First night, first school day in Langa

   

              By now, in our second day at Isilimela Comprehensive School, during the lunch period, you would find our students in a loud hive of energy in Ms. Mimi’s art room, eating with Isilimela Hands for a Bridge and the many others who congregate regularly in that space midday—talking, eating, shouting, standing, and then, a group of Isilimela learners teaching Roosevelt students or the other way round a dance, a shake, an elaborate set of moves.
              Roosevelt students met up in the small park by Mama Viola’s to play soccer and fall in love with the curious, unflappable children who came to them there. One student said it was the best time of her life in that little park. Perhaps all gatherings in that park were deliriously joyous.
              Before they would go home yesterday, students were already feeling the highs of their start here: today, moods were still high though experiencing the jagged demands of their jetlagged bodies in the South African heat. And students getting their hair touched was a shared, curious experience.
              They performed in the hall before Isilimela classes, drawing repeated cheers. The Q&A afterwards was a window to life and schooling here in Langa and as well as what our students chose to represent in answers. The first assembly was followed by a series of historical questions about America in various eras. Someone wondered if we trusted our president. How is our infrastructure in America. How many languages do you speak. Tell us about religion where you’re from. What sports do you play. Two questions evoked audible gasps and a tumult of reaction from the audience: a) do you wear school uniforms, and b) what time is it in Seattle right now.
              Someone wanted to know whether or not it was safe in America. One of our students said Seattle is mostly safe as long as one knows to avoid certain areas. Some Bellville homestay families in the past have expressed a shocked curiosity about our students staying in Langa. Were such shock to be expressed again, I’m sure our students will think back to the delirious joy of a neighborhood park.

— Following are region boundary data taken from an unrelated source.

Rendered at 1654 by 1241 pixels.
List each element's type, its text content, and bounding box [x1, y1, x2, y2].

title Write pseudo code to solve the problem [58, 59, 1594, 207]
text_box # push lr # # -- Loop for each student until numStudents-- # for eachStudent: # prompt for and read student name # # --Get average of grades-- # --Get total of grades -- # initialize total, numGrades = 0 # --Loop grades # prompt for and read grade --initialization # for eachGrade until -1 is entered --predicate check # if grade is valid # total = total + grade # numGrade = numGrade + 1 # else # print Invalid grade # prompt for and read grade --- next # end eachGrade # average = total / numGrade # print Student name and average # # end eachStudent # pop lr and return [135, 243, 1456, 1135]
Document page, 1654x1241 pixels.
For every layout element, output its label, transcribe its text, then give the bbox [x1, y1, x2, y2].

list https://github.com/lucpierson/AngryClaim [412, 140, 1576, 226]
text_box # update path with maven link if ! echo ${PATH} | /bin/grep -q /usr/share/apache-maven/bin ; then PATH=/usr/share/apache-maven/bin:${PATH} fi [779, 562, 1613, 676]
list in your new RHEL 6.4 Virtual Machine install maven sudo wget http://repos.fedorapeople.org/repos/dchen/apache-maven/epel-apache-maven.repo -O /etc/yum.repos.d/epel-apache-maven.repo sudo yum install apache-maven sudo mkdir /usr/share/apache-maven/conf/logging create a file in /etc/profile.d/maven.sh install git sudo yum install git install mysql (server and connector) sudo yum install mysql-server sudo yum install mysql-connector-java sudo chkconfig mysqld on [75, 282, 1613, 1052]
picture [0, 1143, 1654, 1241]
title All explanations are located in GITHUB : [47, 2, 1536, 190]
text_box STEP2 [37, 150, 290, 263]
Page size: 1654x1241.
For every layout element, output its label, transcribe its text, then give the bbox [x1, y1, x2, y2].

Arriving in Langa township, Cape Town

  

              I returned to Cape Town, South Africa, with the Hands for a Bridge program for the first time since 2019. We received a welcome so warm our very world view began to tip.
              We arrived in Langa with our bags and gathered in Mama Dozi‘s cozy living room around two couches and platters of fruit and our sixteen students enclosed body to body in a safety and warmth of neighborhood matriarchs. The next morning, we arrived in the Isilimela Comprehensive School’s parking lot to a parade of Hands for a Bridge learners singing and holding a banner of welcome, Ms. Mimi bringing us together in a circle for more song and step, all of us together in a circle, her hand-mic encouraging volume and forming the spotlight. And then Monday assembly was moved to Tuesday, just for us, speakers filling the capacious hall with song as early-arriving learners welcomed American guests to a morning dance party until the hall was full with standing bodies, stepping, clapping, singing, harmony with the teacher on stage with her mic and full voice as she led us in prayer and song, words sometimes in English, sometimes in IsiXhosa, and all of it, such a tidal wash for us visitors: the joy, the song, so many collectively happy to sing and step together in school.
              Already we see a different way of being and being together in learning community. We see what community can be.
              All around us was a buzz of nervous excitement and shy looks and whispers, so when we could join in music and movement, we could say thank you; we could say, There is nowhere on Earth we would rather be.
              The Isilimela principal welcomed us in the assembly with the promise that they would strive to make us want to stay. They succeeded.